HARARE, March 31 — Zimbabwe’s Tobacco Industry and Marketing Board (TIMB) has given players in the sector up to March 30 this year to make submissions on ways to reduce the gap between prices at contract auction floors.

The TIMB introduced the dual marketing system as a measure to boost output when production dropped in the aftermath of the land reform programme as most new farmers did not have experience to produce the crop.

For years, contracted tobacco has been fetching higher prices as compared with the auctioned floors, a situation that has pushed more growers to switch to contract farming.

Poor prices dampened the opening of the 2015 selling season as prices were as low as six cents US per kilogramme at auction floors and sales were temporarily suspended after farmers protested against the wide gap between contract and auction tobacco prices.

The farmers accused merchants of colluding to undervalue their tobacco because higher prices always prevail for the contracted crop but merchants insisted that they could not pay more for low quality tobacco and also that growers had delivered lower leaves.

At present, contract farmers are paid up to 6.25 USD per kg for similar quality crop that’s fetching 4.99 USD at the auction floors.

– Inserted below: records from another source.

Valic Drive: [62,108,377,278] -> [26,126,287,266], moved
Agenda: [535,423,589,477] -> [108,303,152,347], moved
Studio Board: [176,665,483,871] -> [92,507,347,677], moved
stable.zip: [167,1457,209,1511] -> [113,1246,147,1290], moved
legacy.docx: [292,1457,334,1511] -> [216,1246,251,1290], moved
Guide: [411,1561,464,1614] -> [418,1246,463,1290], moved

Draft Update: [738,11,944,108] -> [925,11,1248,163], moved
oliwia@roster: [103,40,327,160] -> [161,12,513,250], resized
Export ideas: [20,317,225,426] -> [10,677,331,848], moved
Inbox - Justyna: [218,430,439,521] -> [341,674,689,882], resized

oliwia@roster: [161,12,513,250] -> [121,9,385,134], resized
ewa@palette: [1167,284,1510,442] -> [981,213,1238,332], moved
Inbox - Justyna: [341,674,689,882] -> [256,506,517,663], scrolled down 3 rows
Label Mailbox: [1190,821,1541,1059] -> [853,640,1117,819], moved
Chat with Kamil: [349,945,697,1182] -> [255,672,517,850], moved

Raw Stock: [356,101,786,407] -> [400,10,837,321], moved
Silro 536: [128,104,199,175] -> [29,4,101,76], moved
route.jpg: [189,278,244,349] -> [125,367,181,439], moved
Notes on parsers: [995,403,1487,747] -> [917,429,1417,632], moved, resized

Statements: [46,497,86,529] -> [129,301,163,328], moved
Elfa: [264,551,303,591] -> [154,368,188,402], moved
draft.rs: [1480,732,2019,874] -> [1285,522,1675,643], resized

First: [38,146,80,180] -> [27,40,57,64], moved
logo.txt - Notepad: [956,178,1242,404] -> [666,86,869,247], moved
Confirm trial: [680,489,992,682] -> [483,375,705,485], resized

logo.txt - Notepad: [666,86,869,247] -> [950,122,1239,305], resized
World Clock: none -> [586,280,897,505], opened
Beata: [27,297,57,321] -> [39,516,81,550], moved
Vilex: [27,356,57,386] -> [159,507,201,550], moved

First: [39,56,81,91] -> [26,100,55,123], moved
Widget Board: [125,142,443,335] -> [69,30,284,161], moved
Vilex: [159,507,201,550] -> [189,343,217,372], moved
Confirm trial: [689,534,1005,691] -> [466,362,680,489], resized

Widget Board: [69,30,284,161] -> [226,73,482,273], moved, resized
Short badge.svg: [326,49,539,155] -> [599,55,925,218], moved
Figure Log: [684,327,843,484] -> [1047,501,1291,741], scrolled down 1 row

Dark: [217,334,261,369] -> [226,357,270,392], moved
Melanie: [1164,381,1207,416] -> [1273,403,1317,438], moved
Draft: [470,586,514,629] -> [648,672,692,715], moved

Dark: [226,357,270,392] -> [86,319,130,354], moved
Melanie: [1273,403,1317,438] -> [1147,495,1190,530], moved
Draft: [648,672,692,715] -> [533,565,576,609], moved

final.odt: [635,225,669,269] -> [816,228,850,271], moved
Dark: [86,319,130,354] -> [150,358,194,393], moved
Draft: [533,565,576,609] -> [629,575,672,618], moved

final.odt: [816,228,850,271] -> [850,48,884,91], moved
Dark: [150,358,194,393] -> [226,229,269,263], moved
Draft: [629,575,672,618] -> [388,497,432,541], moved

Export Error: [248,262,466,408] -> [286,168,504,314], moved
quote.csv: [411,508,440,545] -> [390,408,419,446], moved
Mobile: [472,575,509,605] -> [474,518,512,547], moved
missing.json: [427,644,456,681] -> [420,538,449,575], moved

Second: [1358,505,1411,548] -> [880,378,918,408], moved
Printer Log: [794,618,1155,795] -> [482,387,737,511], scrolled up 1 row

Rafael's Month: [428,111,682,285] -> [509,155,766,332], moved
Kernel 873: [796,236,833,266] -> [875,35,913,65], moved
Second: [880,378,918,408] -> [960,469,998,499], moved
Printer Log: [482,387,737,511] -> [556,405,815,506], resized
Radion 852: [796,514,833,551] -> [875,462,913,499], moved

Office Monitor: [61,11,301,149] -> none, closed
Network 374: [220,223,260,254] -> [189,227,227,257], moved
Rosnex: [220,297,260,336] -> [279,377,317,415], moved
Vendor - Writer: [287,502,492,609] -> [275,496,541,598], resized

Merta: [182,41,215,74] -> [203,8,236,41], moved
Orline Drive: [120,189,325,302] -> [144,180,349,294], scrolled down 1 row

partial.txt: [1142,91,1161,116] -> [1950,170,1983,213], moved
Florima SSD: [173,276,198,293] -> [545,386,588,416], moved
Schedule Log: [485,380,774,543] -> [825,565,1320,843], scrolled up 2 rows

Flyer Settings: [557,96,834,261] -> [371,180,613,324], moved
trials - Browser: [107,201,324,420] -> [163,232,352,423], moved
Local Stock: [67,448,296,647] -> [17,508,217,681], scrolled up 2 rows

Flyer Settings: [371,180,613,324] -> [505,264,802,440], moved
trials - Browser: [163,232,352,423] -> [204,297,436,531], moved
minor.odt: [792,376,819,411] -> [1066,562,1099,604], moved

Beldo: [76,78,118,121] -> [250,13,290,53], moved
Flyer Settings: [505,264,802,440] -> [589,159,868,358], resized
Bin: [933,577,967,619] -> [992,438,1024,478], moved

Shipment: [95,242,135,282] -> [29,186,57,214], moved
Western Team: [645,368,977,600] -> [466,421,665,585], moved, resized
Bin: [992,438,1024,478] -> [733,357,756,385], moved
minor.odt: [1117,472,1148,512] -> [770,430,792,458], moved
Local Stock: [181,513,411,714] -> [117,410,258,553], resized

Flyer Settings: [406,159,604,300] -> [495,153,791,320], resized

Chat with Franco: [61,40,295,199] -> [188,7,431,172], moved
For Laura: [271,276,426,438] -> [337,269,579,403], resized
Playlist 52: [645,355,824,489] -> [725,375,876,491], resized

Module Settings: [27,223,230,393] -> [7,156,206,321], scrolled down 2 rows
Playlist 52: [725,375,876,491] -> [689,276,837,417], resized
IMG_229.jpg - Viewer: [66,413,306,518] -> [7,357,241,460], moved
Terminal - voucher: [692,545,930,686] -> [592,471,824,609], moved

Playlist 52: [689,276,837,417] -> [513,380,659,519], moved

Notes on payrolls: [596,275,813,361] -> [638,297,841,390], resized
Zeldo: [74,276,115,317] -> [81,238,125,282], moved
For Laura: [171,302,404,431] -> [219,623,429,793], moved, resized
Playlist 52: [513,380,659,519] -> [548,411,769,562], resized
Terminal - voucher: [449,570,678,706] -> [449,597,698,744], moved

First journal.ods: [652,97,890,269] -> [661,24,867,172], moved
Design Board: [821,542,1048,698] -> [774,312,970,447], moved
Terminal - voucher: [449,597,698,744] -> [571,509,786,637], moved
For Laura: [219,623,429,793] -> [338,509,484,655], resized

In a letter addressed to licensed tobacco buyers, floors and contractors which leaked to New Ziana, TIMB Chief Executive Officer Dr Andrew Matibiri said the need to engage the sub-sector had been pushed by the
negative publicity received of late regarding tobacco prices.

“TIMB would like to be proactive in responding to this negative publicity. Resultantly, TIMB is soliciting for industry’s views to be reflected in this response,” he said.

Dr Matibiri said all companies must by March 30, 2015 have submitted recommendations on how the industry can address price differences between auctioned and contracted tobacco. “The responses will be collated as an industry position and other penitent matters affecting the industry,” he said.

Tobacco being marketed this year is of low quality as it was produced under an awkward and challenging environment for instance there was late onset of rains delaying the planting of the majority of the crop which
is rain-fed. Most tobacco was planted towards the end of November, with more than 60 per cent of the dry land crop planted after the first week of December.

Consequently, there were a lot of unsuccessful re-plantings and this resulted in poor crop establishment and unevenness throughout the tobacco growing areas of Zimbabwe. The crop situation was exacerbated by the incessant rains received from about the second week of December 2014.

Zimbabwe expects 190 million kg of tobacco to be sold this year, compared to 216 million kg sold last year.